CQ TODAY – ENVIRONMENT
May 16, 2007 – 1:24 p.m.
Water Resources Bill Headed to Conference After Senate Approval

The Senate passed a long-stalled bill to authorize billions of dollars in water resources projects, after sponsors mollified Louisiana senators and fiscal conservatives.

Senators voted, 91-4, to pass the bill (HR 1495) on Wednesday. It will now move to a conference with the House, which passed a bill with a similar price tag last month.

“This has not been easy,” said Environment and Public Works Chairwoman Barbara Boxer, D-Calif., who managed the bill on the floor. “And someday when I write my book on how a bill really becomes a law, I will let everyone know what it really takes to get a bill like this done, a bill that is seven years in the making.”

The vote came after hours of intense negotiations Wednesday with Louisiana’s senators, Republican David Vitter and Democrat Mary L. Landrieu, who worried that the bill would not do enough to protect Gulf Coast cities vulnerable to hurricanes.

One of their main objections was over a decision to drop language that would expedite the authorization of barriers, levees and other projects designed to protect against the most severe type of hurricane, Category 5. That provision would have allowed the Senate Environment panel and the House Transportation and Infrastructure panel to authorize Category 5 storm-protection projects without further congressional action.

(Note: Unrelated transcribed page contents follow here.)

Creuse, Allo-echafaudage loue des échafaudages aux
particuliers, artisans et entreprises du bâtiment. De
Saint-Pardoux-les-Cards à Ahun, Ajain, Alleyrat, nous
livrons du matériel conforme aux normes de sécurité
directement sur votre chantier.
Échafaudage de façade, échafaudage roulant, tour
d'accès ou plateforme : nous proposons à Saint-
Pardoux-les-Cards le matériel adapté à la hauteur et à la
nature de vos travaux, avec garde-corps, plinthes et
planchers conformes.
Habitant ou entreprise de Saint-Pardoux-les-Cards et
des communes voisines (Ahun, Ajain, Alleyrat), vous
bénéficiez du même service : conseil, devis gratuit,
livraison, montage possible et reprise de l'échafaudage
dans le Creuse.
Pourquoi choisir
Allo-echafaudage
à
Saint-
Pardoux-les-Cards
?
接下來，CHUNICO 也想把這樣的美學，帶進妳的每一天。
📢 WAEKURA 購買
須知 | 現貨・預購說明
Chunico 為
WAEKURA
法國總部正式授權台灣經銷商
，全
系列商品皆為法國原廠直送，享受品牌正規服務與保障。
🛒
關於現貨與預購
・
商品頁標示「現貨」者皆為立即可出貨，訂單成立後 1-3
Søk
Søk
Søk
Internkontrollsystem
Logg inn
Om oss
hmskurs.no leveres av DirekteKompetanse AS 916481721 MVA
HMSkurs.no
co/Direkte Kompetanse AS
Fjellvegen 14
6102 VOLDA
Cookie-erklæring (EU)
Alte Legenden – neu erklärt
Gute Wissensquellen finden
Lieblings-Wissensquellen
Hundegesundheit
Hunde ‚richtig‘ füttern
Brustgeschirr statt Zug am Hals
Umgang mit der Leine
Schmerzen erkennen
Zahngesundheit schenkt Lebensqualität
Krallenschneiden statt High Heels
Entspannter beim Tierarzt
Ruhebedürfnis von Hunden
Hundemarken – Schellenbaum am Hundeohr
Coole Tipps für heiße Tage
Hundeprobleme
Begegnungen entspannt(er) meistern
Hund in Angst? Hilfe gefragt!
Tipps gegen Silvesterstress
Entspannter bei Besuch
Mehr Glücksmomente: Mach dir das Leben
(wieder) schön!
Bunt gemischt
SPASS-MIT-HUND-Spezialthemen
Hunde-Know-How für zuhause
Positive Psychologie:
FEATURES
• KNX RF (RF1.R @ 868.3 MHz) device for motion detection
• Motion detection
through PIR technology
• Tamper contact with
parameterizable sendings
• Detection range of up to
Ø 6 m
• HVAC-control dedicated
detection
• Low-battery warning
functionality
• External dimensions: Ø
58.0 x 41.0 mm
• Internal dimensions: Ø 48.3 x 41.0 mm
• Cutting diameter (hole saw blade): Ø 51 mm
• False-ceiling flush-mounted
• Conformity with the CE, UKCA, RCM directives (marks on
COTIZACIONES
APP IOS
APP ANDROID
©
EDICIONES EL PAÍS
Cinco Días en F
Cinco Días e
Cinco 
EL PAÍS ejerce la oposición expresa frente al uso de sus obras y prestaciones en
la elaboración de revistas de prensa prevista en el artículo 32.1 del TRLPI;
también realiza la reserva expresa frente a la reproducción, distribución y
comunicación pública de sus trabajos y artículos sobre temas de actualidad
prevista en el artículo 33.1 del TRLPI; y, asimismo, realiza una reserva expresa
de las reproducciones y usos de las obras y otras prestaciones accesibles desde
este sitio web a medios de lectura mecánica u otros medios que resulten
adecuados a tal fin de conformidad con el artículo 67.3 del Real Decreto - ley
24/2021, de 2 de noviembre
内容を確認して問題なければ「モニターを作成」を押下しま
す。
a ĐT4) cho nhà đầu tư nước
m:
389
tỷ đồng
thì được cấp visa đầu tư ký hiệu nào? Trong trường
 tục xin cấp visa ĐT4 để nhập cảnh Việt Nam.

The Congressional Budget Office had estimated that the language, which was included in the version of the bill (S 1248) the Senate Environment Committee approved, would cost more than $15 billion.

To assuage the Louisiana senators, Boxer and the committee’s ranking Republican, James M. Inhofe of Oklahoma, agreed to add a modified provision that would require the White House to recommend which hurricane-protection projects to authorize, based on an Army Corps of Engineers report due by the end of the year.

The provision would require committee markups of authorizing legislation within 45 days of the White House report, limit Senate floor debate to 20 hours and bar non-germane amendments.

“I’m very excited because it’s hot off the press, to announce we will have that expedited process,” Vitter said.

The bill would authorize funding for hundreds of inland navigation, coastal restoration and flood-control projects, with a large portion of the money headed to beef up storm protection for coastal Louisiana. Congress has not enacted a water resources authorization bill since 2000 (PL 106-541).

The bill also includes funding for more than 100 environmental infrastructure projects, such as wastewater treatment plants, that were not in the committee-approved bill.

Upcoming Conference

The new projects could make it easier for conferees to reach a deal, because previous efforts by the House to win backing for similar projects has faced Senate resistance. Including the projects carries added significance because the House is operating under new rules that bar conferees from adding projects not included in the bills passed by either chamber.

“That means the stakes go up,” said Steve Ellis, vice president of programs for Taxpayers for Common Sense. “If it’s not in the House bill and it’s not in the Senate bill, then it’s not supposed to be in there.”

Negotiators also will have to agree on new oversight requirements for expensive Army Corps of Engineers projects, an issue that has led to previous impasses. The Senate bill would require projects costing $40 million or more to undergo independent review; the House bill has more relaxed language.

“If the reforms are in any way weakened, that’s going to be a problem,” said Democrat Russ Feingold of Wisconsin, who sponsored the Senate language.

House Transportation and Infrastructure Chairman James L. Oberstar, D-Minn., the likely conference chairman, said he expects House-Senate negotiations to last “no more than a couple of hours.”

Fiscal Concerns

Negotiations off the Senate floor Wednesday also focused on resolving concerns of two fiscal conservatives who had planned to bring amendments to the floor.

Boxer and Inhofe added at least 17 new provisions and projects at the request of other senators. Tom Coburn, R-Okla., objected to projects in Massachusetts, New York, Hawaii and Iowa. In the end, the projects remained in the bill.

But Coburn and Jim DeMint, R-S.C., won adoption of language aimed at reducing the estimated $58 billion backlog of Army Corps of Engineers water projects. The language would require annual reports from the corps on project funding and projects not receiving construction funding in nine years to be deauthorized.

The White House has strongly objected to the bill’s cost but did not threaten a veto.

“If history is any guide, with every step in the process this bill gets bigger,” Ellis said.